Problem statement:
Go through the listing and pick out each line with the word "endometrial" in it.

+++++

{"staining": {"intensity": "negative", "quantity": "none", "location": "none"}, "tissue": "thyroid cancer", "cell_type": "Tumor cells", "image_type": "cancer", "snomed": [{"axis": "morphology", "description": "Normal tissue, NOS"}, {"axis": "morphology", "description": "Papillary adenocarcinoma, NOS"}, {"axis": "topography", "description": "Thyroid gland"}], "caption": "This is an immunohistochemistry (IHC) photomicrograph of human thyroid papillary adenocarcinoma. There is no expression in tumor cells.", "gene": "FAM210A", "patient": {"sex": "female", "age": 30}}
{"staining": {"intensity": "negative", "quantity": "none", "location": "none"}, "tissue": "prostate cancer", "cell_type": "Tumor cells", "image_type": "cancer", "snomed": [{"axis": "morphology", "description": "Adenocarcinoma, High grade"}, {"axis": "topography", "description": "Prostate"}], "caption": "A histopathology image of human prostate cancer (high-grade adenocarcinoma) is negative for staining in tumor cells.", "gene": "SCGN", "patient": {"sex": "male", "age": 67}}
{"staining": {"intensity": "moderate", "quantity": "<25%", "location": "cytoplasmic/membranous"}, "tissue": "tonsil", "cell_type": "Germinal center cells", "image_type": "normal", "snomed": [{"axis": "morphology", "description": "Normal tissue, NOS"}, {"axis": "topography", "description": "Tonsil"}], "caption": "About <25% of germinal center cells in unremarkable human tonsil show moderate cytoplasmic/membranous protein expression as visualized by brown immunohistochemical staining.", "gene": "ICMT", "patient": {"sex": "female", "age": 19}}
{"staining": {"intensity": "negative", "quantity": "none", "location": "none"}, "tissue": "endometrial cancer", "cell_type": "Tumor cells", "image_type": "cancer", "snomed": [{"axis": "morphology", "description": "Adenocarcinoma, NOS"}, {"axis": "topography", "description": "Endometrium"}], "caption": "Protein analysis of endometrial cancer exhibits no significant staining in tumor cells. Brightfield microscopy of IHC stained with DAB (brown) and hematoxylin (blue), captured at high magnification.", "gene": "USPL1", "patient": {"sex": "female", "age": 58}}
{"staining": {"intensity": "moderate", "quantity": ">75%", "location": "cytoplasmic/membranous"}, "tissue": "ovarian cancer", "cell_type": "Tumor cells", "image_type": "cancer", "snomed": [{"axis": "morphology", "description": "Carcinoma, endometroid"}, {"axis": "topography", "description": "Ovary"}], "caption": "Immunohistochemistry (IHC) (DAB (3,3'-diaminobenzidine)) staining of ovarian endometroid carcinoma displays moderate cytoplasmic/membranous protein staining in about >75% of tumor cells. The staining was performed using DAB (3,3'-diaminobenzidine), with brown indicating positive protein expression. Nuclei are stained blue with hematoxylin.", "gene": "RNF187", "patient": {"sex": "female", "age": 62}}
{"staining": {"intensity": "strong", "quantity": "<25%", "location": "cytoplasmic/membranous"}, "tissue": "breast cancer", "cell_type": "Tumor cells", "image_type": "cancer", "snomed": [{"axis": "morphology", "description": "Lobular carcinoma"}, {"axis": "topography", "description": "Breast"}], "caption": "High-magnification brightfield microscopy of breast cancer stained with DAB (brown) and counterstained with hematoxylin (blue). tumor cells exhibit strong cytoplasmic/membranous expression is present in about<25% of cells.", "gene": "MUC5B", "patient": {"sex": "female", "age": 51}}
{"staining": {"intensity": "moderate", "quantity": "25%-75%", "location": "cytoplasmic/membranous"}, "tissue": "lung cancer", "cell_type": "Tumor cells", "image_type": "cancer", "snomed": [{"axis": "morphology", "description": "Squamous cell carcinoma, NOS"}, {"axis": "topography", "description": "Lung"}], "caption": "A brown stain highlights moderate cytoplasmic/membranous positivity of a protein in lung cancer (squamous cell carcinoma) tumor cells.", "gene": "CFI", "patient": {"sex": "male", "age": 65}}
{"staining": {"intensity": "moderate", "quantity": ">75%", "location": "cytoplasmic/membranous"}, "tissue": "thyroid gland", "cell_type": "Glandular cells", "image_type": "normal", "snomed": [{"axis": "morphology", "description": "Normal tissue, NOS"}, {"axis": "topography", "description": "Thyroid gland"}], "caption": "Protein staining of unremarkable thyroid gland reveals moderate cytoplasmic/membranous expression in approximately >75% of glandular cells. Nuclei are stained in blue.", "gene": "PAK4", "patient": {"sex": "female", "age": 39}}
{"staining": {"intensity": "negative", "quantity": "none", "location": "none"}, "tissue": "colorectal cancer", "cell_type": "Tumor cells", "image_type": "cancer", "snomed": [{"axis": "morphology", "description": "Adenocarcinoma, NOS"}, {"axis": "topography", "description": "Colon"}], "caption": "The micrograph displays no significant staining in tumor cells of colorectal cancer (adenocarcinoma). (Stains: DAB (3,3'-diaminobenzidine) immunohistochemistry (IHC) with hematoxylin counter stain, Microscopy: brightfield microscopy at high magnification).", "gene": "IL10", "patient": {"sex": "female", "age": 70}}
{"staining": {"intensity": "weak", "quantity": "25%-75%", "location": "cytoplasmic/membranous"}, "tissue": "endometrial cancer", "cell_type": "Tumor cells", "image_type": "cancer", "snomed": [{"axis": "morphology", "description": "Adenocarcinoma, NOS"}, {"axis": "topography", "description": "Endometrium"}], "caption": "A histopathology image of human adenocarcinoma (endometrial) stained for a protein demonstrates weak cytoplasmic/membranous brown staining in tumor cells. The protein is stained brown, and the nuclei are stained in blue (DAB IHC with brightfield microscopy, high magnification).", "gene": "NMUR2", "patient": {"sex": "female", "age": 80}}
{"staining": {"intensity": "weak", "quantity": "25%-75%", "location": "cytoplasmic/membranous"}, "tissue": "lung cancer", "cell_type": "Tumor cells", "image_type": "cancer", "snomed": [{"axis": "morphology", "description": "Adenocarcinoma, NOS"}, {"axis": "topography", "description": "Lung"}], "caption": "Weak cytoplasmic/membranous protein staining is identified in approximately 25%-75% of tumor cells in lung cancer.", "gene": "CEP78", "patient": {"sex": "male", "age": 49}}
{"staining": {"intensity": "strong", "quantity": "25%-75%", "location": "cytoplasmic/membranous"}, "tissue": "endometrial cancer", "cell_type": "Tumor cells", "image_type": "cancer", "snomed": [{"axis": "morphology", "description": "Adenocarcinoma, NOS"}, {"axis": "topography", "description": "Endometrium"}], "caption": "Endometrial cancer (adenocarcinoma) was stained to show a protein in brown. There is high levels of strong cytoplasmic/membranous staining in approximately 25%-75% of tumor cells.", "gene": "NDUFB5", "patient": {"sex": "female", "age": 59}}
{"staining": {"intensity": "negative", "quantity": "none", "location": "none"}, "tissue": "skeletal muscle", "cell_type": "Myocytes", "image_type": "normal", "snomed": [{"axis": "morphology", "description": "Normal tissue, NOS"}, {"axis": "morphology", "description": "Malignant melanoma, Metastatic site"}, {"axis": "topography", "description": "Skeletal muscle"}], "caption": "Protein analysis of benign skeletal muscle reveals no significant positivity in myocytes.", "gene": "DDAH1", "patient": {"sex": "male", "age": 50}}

+++++

Response for this exercise:
{"staining": {"intensity": "negative", "quantity": "none", "location": "none"}, "tissue": "endometrial cancer", "cell_type": "Tumor cells", "image_type": "cancer", "snomed": [{"axis": "morphology", "description": "Adenocarcinoma, NOS"}, {"axis": "topography", "description": "Endometrium"}], "caption": "Protein analysis of endometrial cancer exhibits no significant staining in tumor cells. Brightfield microscopy of IHC stained with DAB (brown) and hematoxylin (blue), captured at high magnification.", "gene": "USPL1", "patient": {"sex": "female", "age": 58}}
{"staining": {"intensity": "weak", "quantity": "25%-75%", "location": "cytoplasmic/membranous"}, "tissue": "endometrial cancer", "cell_type": "Tumor cells", "image_type": "cancer", "snomed": [{"axis": "morphology", "description": "Adenocarcinoma, NOS"}, {"axis": "topography", "description": "Endometrium"}], "caption": "A histopathology image of human adenocarcinoma (endometrial) stained for a protein demonstrates weak cytoplasmic/membranous brown staining in tumor cells. The protein is stained brown, and the nuclei are stained in blue (DAB IHC with brightfield microscopy, high magnification).", "gene": "NMUR2", "patient": {"sex": "female", "age": 80}}
{"staining": {"intensity": "strong", "quantity": "25%-75%", "location": "cytoplasmic/membranous"}, "tissue": "endometrial cancer", "cell_type": "Tumor cells", "image_type": "cancer", "snomed": [{"axis": "morphology", "description": "Adenocarcinoma, NOS"}, {"axis": "topography", "description": "Endometrium"}], "caption": "Endometrial cancer (adenocarcinoma) was stained to show a protein in brown. There is high levels of strong cytoplasmic/membranous staining in approximately 25%-75% of tumor cells.", "gene": "NDUFB5", "patient": {"sex": "female", "age": 59}}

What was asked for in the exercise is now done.